Nicaragua After the Massacre
There’s no separating the national clamor for truth, justice and punishment for the guilty from the immediate exit from power of Ortega and Murillo.
By Carlos F. Chamorro (Confidencial)
HAVANA TIMES – The killings perpetrated by the paramilitary forces of the Ortega/Murillo regime and the riot squads of the National Police resulted in the worst bloodbath in the post-war history of Nicaragua. Since combat ended in the war between the Popular Sandinista Army and the Contra in 1990, there’s been no loss of human lives anywhere near what transpired in just one week, as the result of an action for which the State – in this case the State-Party-Family system – is directly responsible.
The horror and stupor caused by the death of 38 people, the majority young students, from the repression is only comparable to the massacre the Somoza dictatorship perpetrated against the civilian population on January 22, 1967. As on that occasion, in which the exact number of the victims could never be determined, an exhaustive investigation is now pending in the hospitals, morgues and through the Institute of Legal Medicine to establish the truth. In all of these places, however, the regime has imposed controls and the stamp of secrecy.
A democratic regime wouldn’t be waiting for a definitive count of the deaths to recognize the gravity of this massacre and immediately determine the guilty parties responsible, so that they can be brought to justice. The manual for dictatorship, on the other hand, has directed Ortega to activate a system of cover-ups and impunity so that everything can go on the same.”

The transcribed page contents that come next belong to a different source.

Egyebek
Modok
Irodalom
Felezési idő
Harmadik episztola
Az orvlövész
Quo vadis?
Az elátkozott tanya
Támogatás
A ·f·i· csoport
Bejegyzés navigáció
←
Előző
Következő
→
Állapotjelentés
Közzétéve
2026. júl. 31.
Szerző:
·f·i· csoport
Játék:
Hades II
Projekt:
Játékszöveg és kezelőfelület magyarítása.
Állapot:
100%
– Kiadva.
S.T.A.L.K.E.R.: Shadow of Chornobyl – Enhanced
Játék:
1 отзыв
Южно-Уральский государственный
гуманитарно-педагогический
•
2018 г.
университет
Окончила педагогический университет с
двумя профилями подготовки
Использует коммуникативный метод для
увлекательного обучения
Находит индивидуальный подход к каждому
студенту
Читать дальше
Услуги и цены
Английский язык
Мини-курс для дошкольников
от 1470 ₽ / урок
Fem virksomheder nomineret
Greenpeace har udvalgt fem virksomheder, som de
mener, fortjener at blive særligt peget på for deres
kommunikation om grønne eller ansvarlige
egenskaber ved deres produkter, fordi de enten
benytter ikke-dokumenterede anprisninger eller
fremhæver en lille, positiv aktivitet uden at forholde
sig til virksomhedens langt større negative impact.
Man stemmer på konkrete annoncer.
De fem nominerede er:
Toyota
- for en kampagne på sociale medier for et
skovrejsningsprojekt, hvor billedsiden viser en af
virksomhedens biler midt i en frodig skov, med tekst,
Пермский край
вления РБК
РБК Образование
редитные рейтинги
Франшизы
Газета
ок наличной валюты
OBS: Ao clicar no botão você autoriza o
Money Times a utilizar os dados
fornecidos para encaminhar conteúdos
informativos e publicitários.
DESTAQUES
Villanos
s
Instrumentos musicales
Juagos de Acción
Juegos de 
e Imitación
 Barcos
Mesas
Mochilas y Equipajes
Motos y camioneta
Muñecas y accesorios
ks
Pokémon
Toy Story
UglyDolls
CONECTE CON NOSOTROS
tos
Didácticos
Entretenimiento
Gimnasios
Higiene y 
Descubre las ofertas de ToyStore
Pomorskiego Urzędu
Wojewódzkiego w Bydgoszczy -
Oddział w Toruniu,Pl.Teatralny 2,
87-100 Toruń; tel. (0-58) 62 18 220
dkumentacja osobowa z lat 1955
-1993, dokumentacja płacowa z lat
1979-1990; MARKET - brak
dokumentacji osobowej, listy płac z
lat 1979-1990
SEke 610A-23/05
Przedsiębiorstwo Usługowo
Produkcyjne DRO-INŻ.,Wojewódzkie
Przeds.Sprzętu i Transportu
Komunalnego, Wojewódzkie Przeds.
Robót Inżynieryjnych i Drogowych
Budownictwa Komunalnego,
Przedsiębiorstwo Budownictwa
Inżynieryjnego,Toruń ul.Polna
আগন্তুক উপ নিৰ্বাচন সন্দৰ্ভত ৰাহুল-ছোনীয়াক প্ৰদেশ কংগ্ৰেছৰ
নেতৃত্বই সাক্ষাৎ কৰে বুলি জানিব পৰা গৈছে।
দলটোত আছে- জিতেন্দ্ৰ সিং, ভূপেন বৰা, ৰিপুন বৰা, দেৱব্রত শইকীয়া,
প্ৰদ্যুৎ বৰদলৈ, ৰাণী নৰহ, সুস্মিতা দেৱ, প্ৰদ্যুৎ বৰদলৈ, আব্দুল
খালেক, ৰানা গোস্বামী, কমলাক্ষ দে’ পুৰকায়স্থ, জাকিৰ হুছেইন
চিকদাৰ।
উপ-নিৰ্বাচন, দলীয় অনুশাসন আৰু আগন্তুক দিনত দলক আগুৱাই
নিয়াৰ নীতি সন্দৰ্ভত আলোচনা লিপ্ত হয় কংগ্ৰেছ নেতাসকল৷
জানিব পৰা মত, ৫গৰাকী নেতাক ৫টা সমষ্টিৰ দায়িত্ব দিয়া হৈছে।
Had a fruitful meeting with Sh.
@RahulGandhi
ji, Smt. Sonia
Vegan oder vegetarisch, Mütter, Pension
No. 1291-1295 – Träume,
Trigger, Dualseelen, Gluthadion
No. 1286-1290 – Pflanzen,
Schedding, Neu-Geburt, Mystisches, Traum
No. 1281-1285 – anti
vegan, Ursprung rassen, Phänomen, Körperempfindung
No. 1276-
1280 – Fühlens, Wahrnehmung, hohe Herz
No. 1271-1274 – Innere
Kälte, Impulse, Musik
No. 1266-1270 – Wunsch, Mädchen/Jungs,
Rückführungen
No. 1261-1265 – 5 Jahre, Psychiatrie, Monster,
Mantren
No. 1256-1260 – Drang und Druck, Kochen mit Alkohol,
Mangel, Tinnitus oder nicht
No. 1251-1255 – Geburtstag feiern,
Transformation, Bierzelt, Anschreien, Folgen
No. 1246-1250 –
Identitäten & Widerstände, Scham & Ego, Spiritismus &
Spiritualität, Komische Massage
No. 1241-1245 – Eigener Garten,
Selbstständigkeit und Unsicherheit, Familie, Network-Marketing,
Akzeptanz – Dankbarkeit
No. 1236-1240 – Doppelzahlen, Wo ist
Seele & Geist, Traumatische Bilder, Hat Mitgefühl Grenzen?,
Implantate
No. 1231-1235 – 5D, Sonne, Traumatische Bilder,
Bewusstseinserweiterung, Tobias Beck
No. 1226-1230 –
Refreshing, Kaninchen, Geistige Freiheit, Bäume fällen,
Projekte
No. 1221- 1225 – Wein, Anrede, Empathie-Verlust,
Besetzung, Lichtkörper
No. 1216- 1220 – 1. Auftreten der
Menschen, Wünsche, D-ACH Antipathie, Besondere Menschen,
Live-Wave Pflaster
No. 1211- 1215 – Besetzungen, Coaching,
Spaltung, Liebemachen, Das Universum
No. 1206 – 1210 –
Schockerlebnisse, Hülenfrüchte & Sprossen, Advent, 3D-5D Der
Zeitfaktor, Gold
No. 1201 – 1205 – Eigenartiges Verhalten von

Since the moment the first three deaths, including that of a police officer, occurred on the second day of the protest on April 19th, Ortega as Supreme Head of the National Police should have halted the repression and ordered the suspension of the police involved in order to undergo an investigation. But the oft-absent leader and his omnipresent vice president not only tried to downplay the protest, calling the young students “miniscule groups”, “blood-sucking vampires” and “gang members”, but also ordered an intensified repression to the point of provoking a true massacre.
That’s the only way to explain the irrationality of the excessive use of the police and paramilitary forces to smother a protest, a demonstration that Ortega perceived as a political menace to the monopoly he’s exercised over control of the streets.
For more than a decade, the National Police have been an institution directly controlled and utilized by Ortega’s political party, with the complicity of police chiefs Aminta Granera, Roger Ramirez and Francisco Diaz. At different stages of the regime, they have shared responsibility for the delinquent acts of torture and repression in which the Police have become involved.
They designed an institution without clear authorities or official heads so that it could be tele-directed by Ortega and Murillo from their residence in El Carmen, until the situation came to a head with the killings. As a result, not only the high officials of the Police should be removed from their posts and submitted to an investigation, but also the responsible higher-ups: Ortega and Murillo.
The president and his wife the vice president have their hands stained with blood, and if their constitutional legitimacy has been in question before, now they are also morally disqualified from governing. This is the point at the core of the National Dialogue which the government has convoked with the mediation of the bishops from the Episcopal Conference. There’s no separating the national clamor for truth, justice and punishment for those guilty of the massacre from the immediate exit from power of Ortega and Murillo. They represent two sides of the coin of the same national problem, the knot at the heart of this crisis of bad government that must be unraveled to make way for a political reform and the calling for early elections with full guarantees for all.
How can truth and justice be established under a dictatorship that mocks the blood of the muredered by offering a parody of an investigation to be headed by its own Attorney General and Parliament? Nicaragua urgently needs an independent Truth Commission, headed by the International Human Rights Commission of the OAS to clarify the crimes unleashed by the repression, identify the guilty and bring them to justice.
In September of 1978, after the genocide perpetrated by the National Guard against the civilian population, Somoza accepted the visit of this commission to investigate and document the violations of human rights. Ortega will be equally unable to refuse a visit from the Human Rights Commission if the other governments of the continent demand the application of the mechanisms contemplated in the OAS Democratic Charter.
The end of the dictatorship by peaceful means will only be possible if the self-convoked student movement maintains their state of mobilization alongside the national dialogue. However, also needed is the united pressure of the economic and business forces, of the Sandinistas who aspire to reform an FSLN party that has been kidnapped by the Ortega forces, and the international community.
Out of the grief of the killing, a hope of unity is being born, to honor the country’s debt to the legacy of my father, Pedro Joaquin Chamorro, assassinated 40 years ago, so that Nicaragua could return to being a democratic republic. That should also be our homage to the memory of all those who have died under the new dictatorship.